Brèves de cantine

Une petite erreur d’orientation

Une petite erreur d’orientation ou Comment on peut se tromper lors d’un raid en terrain inconnu.

 

Texte adapté dune lettre à ma famille du 5 novembre 1960

… Depuis 3 jours, je me trouve dans une région splendide. Les dalles granitiques et les dunes s’organisent en tableaux admirables, notamment à la fin du jour. A l’horizon, vers l’ouest, se profile la grande table d’In Zize, dernier relief avant la plaine inexorable du Tanezrouft. De tous temps, on a dû compter par là avec les Touareg pillards. Ces bandits d’honneur se sont encore manifestés ces jours-ci, d’après ce qu’on m’a dit. Ils ont pillé une caravane d’étoffes venus d’In Salah, mais en grands seigneurs, ils ont laissé à chaque membre de la caravane un chameau et une outre d’eau (…)

Du camp, la vue s’étend par-dessus un premier plan aplani sableux, puis un deuxième plan de dunes. Des pitons lisses émergent de-ci de-là. La lune est pleine ces jours-ci et la qualité des nuits est magnifique. Il fait bon le soir, nous nous étendons alors sur le sable pour deviser ou regarder.
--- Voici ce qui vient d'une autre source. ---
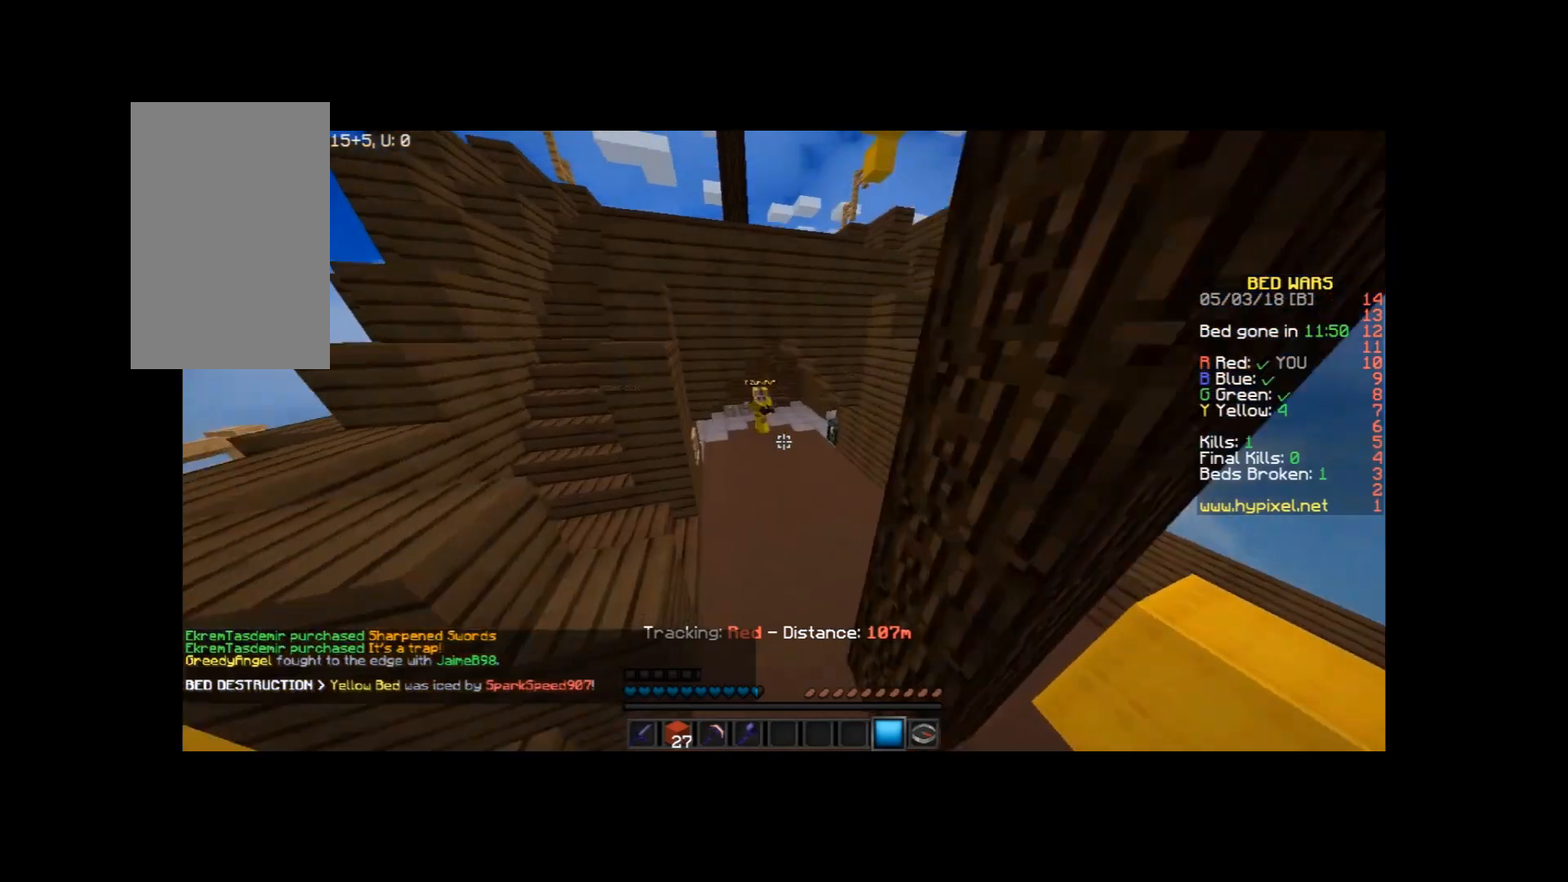
{"keys": ["d", "w"], "mouse": [], "events": [[167, "d", "down"], [334, "d", "up"], [434, "d", "down"]]}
Nous ne sommes pas arrivés ici sans mal. Tout est venu d’un malentendu sur la toponymie entre le chauffeur, qui s’appelle Rabah Zatouta, et moi. Je croyais que Zatouta connaissait la route, alors qu’il connaissait en fait une trace menant à une montagne qu’il croyait avoir le nom de celle que je visais, à savoir l’Ihouhaouène. En fin d’après midi, après avoir dépassé la montagne de Tioueiine vers l’ouest, je voyais que celle-ci s’obstinait à rester à l’est alors que j’aurais voulu la voir passer au sud-est. De telles situations sont désagréables : on se doute, au bout d’un certain temps, que quelque chose ne va pas, mais on n’arrive pas tout de suite à diagnostiquer pourquoi. Sur la carte, on n’y comprend rien et périodiquement, on croit découvrir un agencement de collines et de montagnes éloignées qui collerait à peu près : on se sent encouragé à continuer pour voir, non sans ressentir au fond de soi-même que cela devrait coller encore mieux. On en vient alors à se dire que la boussole doit être fausse. Et puis arrive le moment fatidique, la révélation, en l’occurrence : « Mais enfin, cette montagne que tu connais, c’est bien une grande montagne aux pentes lisses ?  » — « Ah non, répond le chauffeur, ce sont deux petites collines sombres à 10 km l’une de l’autre ! »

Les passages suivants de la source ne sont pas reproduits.